Baltic State Supreme Audit Institutions Gain New Experiences Through Joint Audit

As cross-border cooperation projects evolve, Supreme Audit Institutions (SAIs) often extend beyond national boundaries in performing audit work and forge cooperative partnerships to meet specific audit needs. At the same time, joint opportunities provide platforms to enhance hands-on experience, cultivate collaboration, and enrich professional competencies in real-time and space.

For the Baltic State SAIs—Estonia, Latvia and Lithuania—such an opportunity arose when, in 2014, the governments of all three nations established the Rail Baltica joint venture—an equally-shared endeavor ratified in a 2017 intergovernmental agreement. Rail Baltica, to be delivered by 2026, is the largest railway infrastructure project in the region and aims to integrate the Baltic States with the European railway network.

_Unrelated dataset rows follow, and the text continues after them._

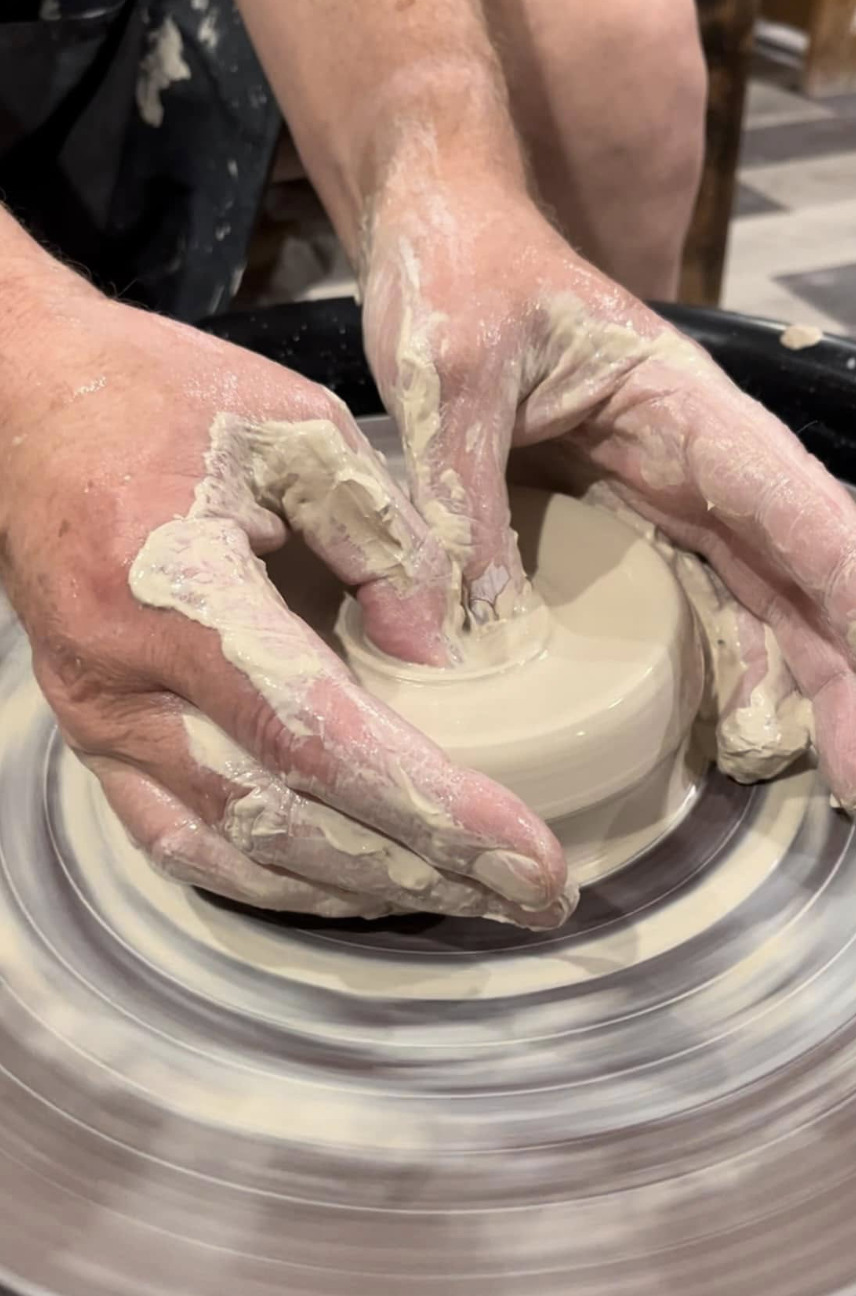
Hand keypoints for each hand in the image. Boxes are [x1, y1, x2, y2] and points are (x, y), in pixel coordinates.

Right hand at [0, 277, 569, 923]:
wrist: (26, 400)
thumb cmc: (161, 395)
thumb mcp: (296, 427)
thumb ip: (382, 537)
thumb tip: (440, 656)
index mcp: (179, 592)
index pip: (326, 738)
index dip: (436, 813)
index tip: (533, 864)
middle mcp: (127, 682)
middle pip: (288, 821)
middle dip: (419, 874)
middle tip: (526, 900)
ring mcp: (99, 720)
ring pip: (234, 852)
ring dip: (354, 890)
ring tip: (456, 898)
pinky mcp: (92, 733)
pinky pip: (177, 841)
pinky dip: (269, 879)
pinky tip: (342, 883)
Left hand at [362, 183, 855, 803]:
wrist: (439, 228)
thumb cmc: (457, 270)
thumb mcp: (448, 381)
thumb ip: (452, 512)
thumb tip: (445, 657)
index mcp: (684, 412)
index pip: (805, 518)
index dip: (853, 618)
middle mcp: (695, 459)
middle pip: (800, 575)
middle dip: (841, 678)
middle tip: (852, 786)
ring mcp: (663, 493)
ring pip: (755, 597)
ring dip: (786, 685)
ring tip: (793, 776)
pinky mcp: (620, 518)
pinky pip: (685, 600)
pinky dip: (712, 666)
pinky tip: (718, 731)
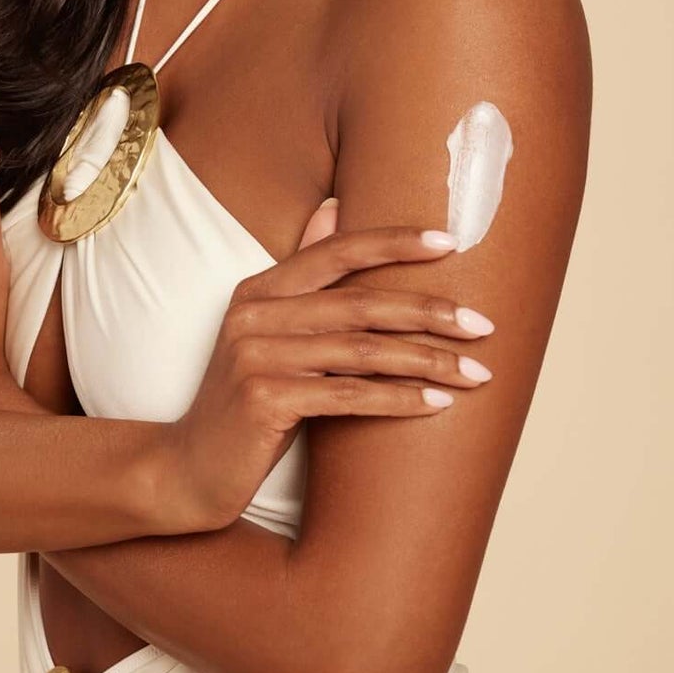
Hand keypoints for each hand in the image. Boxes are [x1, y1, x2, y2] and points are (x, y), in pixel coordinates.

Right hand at [170, 198, 495, 529]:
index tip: (450, 243)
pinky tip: (438, 404)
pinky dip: (399, 399)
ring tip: (476, 373)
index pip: (336, 251)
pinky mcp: (265, 399)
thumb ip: (301, 273)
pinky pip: (349, 395)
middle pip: (360, 302)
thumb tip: (334, 206)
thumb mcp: (266, 330)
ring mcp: (256, 355)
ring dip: (428, 361)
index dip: (394, 242)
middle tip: (483, 325)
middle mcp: (254, 314)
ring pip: (363, 351)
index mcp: (259, 289)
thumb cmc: (243, 399)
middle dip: (429, 311)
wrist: (190, 466)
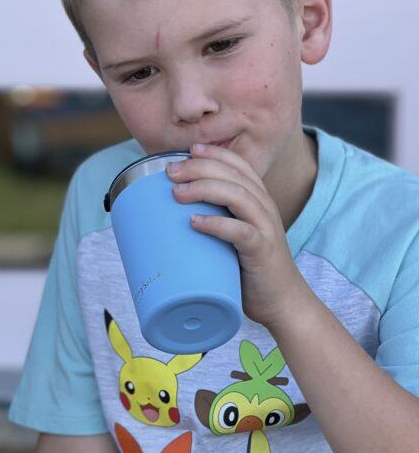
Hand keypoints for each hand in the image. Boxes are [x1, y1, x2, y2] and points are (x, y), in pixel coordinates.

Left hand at [166, 143, 306, 328]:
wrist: (281, 301)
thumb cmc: (251, 270)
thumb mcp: (234, 237)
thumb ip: (216, 221)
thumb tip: (173, 216)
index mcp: (258, 201)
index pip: (238, 165)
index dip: (213, 154)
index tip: (187, 151)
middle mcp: (264, 208)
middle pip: (233, 175)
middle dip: (199, 167)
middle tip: (171, 172)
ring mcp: (265, 228)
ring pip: (237, 196)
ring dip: (204, 189)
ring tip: (177, 193)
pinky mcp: (261, 250)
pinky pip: (240, 231)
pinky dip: (216, 224)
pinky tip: (195, 222)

In 2016, the SAIs signed a Memorandum of Understanding to monitor the development and implementation of this unique and unprecedented project. Much like the project, the joint audit was distinct in that all three SAIs formed one audit team to examine one auditee of mutual interest. Given the geographical dispersion of audit team members, technology (secure cloud storage, online communication) proved integral in providing efficient organization and communication.

The audit focused on project governance, internal control system operations, as well as long-term financial resource availability. Because the audit was based on a forward-looking approach, the audit team looked to analyze particular conditions, such as assuring an effective, economic procurement and contract management framework was established, functioning and able to address any deficiencies found during the audit.

Fieldwork began in 2018, and the audit team, consisting of at least two auditors from each SAI, examined the audit questions and criteria and agreed on main conclusions, which became the audit report’s basis. A steering committee (one representative per SAI) was instituted to decide on any significant issues arising during the audit.

Each SAI separately performed a quality control check at the audit’s end but jointly drafted the final report, which was electronically signed by all Auditors General and simultaneously published in all three Baltic States.

The joint audit led to recommendations that will improve the Rail Baltica project’s governance, operations and financial planning, and the SAIs of Estonia, Latvia, and Lithuania will continue the already established cooperation to jointly monitor audit recommendation implementation.

This opportunity—and experience—illustrates how SAIs from different nations can effectively unite to successfully audit, monitor and provide useful recommendations on a project of major regional importance.